Narrar uma história do ponto de vista de um objeto inanimado é o recurso utilizado por Andrea Kerbaker para contar os relatos pessoais de seus objetos culturais favoritos. O autor italiano dá frescor e personalidade à sua trilogia, criando novelas de leitura, fluidez e originalidade raras.
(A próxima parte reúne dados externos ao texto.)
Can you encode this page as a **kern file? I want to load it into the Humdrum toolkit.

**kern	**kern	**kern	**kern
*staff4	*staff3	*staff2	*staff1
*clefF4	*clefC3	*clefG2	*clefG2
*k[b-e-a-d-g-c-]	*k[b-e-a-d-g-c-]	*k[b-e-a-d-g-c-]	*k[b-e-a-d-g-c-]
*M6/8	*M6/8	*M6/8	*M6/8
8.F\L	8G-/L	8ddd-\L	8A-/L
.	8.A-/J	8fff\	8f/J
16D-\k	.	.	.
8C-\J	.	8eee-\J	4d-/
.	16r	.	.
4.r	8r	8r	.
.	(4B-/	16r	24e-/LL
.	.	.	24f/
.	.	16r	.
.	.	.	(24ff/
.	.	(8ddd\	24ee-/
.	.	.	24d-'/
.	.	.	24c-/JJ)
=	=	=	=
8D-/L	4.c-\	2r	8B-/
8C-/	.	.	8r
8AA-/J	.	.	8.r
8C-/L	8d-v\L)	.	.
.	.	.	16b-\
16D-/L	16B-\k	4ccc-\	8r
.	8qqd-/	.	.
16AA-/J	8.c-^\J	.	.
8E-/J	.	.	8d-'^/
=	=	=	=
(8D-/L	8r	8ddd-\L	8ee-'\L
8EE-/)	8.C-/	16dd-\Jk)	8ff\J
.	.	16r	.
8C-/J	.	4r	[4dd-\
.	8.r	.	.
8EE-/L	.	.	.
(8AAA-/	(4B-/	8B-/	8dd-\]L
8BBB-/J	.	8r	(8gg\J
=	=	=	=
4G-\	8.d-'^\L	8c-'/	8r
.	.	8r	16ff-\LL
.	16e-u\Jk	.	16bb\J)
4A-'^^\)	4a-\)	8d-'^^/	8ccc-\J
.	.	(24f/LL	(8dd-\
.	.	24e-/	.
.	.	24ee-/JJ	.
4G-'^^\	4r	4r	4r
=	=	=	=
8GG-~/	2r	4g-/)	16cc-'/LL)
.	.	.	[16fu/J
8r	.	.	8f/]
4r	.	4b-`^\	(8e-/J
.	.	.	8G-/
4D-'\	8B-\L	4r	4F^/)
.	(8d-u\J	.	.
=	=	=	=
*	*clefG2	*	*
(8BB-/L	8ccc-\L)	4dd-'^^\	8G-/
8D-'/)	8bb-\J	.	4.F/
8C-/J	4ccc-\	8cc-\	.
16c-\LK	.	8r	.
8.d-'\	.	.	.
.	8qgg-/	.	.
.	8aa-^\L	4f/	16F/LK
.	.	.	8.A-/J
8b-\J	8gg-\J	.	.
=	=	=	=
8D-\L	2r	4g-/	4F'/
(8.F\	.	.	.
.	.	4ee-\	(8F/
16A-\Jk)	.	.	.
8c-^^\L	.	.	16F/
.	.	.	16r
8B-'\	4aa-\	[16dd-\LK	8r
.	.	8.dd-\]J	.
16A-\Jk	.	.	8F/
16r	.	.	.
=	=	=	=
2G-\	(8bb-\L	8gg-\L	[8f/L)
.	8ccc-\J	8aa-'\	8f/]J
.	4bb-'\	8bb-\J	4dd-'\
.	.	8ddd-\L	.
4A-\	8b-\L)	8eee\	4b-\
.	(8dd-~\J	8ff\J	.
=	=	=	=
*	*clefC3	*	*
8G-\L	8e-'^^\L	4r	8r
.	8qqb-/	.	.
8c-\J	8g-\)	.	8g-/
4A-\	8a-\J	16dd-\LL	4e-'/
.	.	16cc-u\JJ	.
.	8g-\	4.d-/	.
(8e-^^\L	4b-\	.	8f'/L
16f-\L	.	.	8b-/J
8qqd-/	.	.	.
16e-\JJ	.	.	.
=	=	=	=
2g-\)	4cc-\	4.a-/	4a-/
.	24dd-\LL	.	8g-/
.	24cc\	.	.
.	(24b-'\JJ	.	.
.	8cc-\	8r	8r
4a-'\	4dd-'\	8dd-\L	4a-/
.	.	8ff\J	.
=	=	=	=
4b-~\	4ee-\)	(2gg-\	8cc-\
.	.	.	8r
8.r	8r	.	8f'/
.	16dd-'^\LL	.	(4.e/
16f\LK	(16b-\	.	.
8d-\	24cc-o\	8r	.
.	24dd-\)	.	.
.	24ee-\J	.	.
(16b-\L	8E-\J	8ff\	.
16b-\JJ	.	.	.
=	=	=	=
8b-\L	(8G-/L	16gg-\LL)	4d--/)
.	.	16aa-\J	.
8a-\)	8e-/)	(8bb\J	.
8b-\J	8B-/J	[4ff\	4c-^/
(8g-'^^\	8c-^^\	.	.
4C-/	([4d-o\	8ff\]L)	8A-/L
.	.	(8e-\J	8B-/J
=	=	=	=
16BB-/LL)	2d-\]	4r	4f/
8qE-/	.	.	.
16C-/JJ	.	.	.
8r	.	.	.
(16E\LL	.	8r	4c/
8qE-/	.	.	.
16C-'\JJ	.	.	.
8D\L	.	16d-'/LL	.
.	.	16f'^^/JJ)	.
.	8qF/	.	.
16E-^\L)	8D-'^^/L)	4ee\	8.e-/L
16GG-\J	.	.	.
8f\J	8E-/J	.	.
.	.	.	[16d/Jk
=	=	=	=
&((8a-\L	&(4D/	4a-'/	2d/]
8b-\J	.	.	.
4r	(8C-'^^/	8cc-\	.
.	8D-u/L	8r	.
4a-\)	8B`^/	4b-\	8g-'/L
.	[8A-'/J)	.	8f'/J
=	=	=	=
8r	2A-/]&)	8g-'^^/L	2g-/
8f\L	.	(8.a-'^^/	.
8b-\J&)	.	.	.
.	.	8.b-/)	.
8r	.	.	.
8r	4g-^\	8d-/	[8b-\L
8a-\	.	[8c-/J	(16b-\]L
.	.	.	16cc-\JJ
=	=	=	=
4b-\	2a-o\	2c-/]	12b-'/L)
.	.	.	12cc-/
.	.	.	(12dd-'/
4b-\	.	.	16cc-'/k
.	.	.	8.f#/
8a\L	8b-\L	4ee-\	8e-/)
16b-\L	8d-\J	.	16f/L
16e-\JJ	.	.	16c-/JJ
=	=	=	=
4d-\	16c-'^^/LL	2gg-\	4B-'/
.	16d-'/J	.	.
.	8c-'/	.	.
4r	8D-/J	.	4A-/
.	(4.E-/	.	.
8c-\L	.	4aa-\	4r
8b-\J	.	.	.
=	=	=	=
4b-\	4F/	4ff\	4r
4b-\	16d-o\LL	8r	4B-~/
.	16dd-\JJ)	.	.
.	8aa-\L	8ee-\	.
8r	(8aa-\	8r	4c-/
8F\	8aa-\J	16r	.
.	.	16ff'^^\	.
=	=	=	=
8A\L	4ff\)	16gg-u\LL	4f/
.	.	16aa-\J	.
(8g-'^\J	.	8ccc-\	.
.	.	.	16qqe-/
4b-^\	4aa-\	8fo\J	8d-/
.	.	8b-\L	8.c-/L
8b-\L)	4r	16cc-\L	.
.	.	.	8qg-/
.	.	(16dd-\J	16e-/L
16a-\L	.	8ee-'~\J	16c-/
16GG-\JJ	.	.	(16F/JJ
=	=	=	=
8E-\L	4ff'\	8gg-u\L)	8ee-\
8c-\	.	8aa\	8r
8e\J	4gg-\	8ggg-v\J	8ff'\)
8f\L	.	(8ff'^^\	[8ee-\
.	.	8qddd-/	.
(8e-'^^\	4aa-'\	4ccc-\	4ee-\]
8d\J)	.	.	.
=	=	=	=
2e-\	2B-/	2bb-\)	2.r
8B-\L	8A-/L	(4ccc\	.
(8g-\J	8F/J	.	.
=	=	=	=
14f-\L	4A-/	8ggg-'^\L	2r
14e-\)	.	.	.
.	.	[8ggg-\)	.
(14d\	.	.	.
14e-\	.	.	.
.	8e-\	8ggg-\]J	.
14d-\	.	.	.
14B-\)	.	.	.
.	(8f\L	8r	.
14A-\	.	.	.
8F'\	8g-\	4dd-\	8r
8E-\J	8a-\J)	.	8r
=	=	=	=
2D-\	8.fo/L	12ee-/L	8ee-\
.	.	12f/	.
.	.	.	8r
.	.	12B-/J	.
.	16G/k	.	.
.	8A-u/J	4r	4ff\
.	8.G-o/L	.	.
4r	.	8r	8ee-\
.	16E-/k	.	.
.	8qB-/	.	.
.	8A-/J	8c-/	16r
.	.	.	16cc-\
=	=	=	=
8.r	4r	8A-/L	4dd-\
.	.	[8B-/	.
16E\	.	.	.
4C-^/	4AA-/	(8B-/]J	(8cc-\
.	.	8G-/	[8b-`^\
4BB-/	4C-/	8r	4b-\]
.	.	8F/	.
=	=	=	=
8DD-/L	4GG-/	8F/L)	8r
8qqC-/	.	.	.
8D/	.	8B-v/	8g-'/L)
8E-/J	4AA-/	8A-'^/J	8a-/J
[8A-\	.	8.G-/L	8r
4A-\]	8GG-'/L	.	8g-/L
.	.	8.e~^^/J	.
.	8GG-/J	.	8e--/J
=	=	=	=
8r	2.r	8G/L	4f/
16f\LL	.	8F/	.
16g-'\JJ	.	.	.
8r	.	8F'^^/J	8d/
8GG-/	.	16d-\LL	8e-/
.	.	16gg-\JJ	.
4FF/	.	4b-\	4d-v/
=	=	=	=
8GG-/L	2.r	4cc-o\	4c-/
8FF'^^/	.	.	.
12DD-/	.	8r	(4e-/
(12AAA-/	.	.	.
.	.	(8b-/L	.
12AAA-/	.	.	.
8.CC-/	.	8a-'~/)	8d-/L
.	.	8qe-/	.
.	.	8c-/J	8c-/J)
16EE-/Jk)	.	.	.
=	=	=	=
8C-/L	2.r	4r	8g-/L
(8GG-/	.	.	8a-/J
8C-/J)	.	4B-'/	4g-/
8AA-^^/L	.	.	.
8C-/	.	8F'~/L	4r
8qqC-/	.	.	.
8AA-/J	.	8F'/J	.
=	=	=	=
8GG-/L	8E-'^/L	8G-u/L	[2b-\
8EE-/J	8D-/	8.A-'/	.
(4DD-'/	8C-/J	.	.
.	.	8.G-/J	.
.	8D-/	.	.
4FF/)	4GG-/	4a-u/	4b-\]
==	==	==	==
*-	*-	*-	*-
Os livros são um conjunto de obras sucintas, inteligentes e divertidas para todos os gostos, mas em especial para os apreciadores de música, literatura e cinema. Em toda a trilogia, o escritor faz narrativas singelas e comoventes nas quais aproveita para desfilar seu grande conhecimento e suas preferências particulares nas áreas da canção pop, dos livros e dos filmes. Dez Mil, Autobiografia de um Livro - outro integrante da trilogia - começa num dia 5 de abril quando o autor adquiriu o livro de número dez mil de sua coleção particular. Como parte das comemorações, um dos títulos de sua biblioteca pede a palavra e relata sua vida da qual fazem parte boa parte da história e da literatura do século passado. Enquanto o protagonista narra sua passagens por estantes e mãos curiosas, personagens como John Steinbeck, Ernest Hemingway, André Gide, J.D. Salinger, Albert Camus, D.H. Lawrence desfilam, na forma de suas obras, pela deliciosa narrativa de 84 páginas.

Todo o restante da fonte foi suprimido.